I guess this should not surprise me, considering a 2011 Institute of Medicine (IOM) Report entitled “Early Childhood Obesity Prevention Policies.” The expert committee authoring the report stated “there is a growing awareness that efforts to prevent childhood obesity must begin before children even enter the school system.” Their “hope” is that this report will find its way to government policy makers who work in areas that impact young children in infancy and early childhood. In this report, nutritious and healthy foods for ages 2 and older are defined to be consistent with the Dietary Guidelines, which specify lean protein foods and low-fat or nonfat dairy products. (2)
Traditionally, the family has been the key environment where young children learn to develop eating habits and food preferences. But once children start school, teachers and peers gradually become the greatest influence. (3) Most people would undoubtedly be supportive of any initiative to educate young children about nutrition. After all, there has been an almost 2.5-fold increase in obesity in children ages 2-5 from 1980 to 2010, from 5% to 12.1% of this age group, and similar increases in older children. (4) So it would appear necessary to begin preventative measures at an early age.
It also appears that initiatives directed at young children are effective. In a recent study of 4-year olds given structured nutrition lessons in preschool, the children were able to correctly answer that "high-fat foods are bad for you and make you fat" even 5 months after the lessons ended. These lessons were only 10-15 minutes long, and the information wasn’t reviewed during the 5-month period, so the children’s ability to retain that lesson long-term indicates their receptivity to simple nutrition messages. (5) While it is unknown if the children consistently acted on this knowledge, it is clear they can and do retain simple “food rules,” even at the tender age of 4. The IOM committee would likely agree: “During infancy and early childhood, lifestyle behaviors that promote obesity are just being learned, and it is easier to establish new behaviors than to change existing ones.” (2)

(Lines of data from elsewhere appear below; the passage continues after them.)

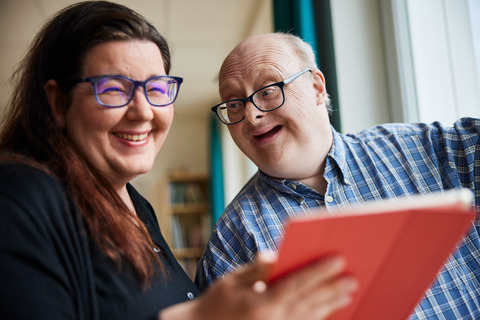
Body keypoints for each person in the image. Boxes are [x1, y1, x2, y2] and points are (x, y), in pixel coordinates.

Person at [0, 3, 359, 320]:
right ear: (58, 103)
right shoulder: (19, 198)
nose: (143, 112)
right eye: (113, 89)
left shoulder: (136, 208)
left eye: (156, 89)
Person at [196, 32, 480, 319]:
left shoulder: (429, 148)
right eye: (234, 103)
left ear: (317, 87)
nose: (251, 115)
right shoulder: (230, 243)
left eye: (268, 90)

So if childhood obesity is a huge problem and these early nutrition programs are effective in teaching children, why am I concerned? One reason is that the very same saturated fat- and cholesterol-containing foods that are negatively targeted in these nutrition lessons actually contain critical nutrients for growing children. Another reason is that if done improperly, nutrition lessons directed at children could easily pave the way for unhealthy relationships with food and issues with body image, among other unintended effects.
I will discuss these possibilities in more depth in upcoming posts, with further discussion on some disturbing recommendations from the IOM Early Childhood Obesity Prevention report.

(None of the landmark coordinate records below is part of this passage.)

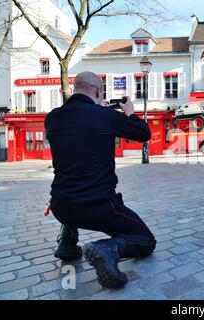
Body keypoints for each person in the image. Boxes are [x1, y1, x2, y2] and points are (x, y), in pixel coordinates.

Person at [45, 71, 156, 288]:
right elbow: (143, 133)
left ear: (74, 89)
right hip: (99, 208)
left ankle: (67, 243)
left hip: (61, 206)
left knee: (71, 188)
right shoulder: (106, 116)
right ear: (98, 91)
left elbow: (80, 133)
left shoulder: (53, 117)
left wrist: (99, 111)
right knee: (146, 240)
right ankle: (108, 249)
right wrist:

1. Journal of the Academy of Nutrition and Dietetics; 2013:113(9), A1-A120, suppl.
2. Institute of Medicine (IOM). 2011. Early Childhood Obesity Prevention Policies.Washington, DC: The National Academies Press.
3. Perez-Rodrigo C, Aranceta J. Public Health Nutrition. 2001;4(1A), 131-139.
4. Ogden CL, Carroll MD, Kit BK, Flegal KM. JAMA. 2012;307(5):483-490.
5. Nguyen SP, McCullough MB, Noble A. J Educ Psychol. 2011; 103(3): 594–606.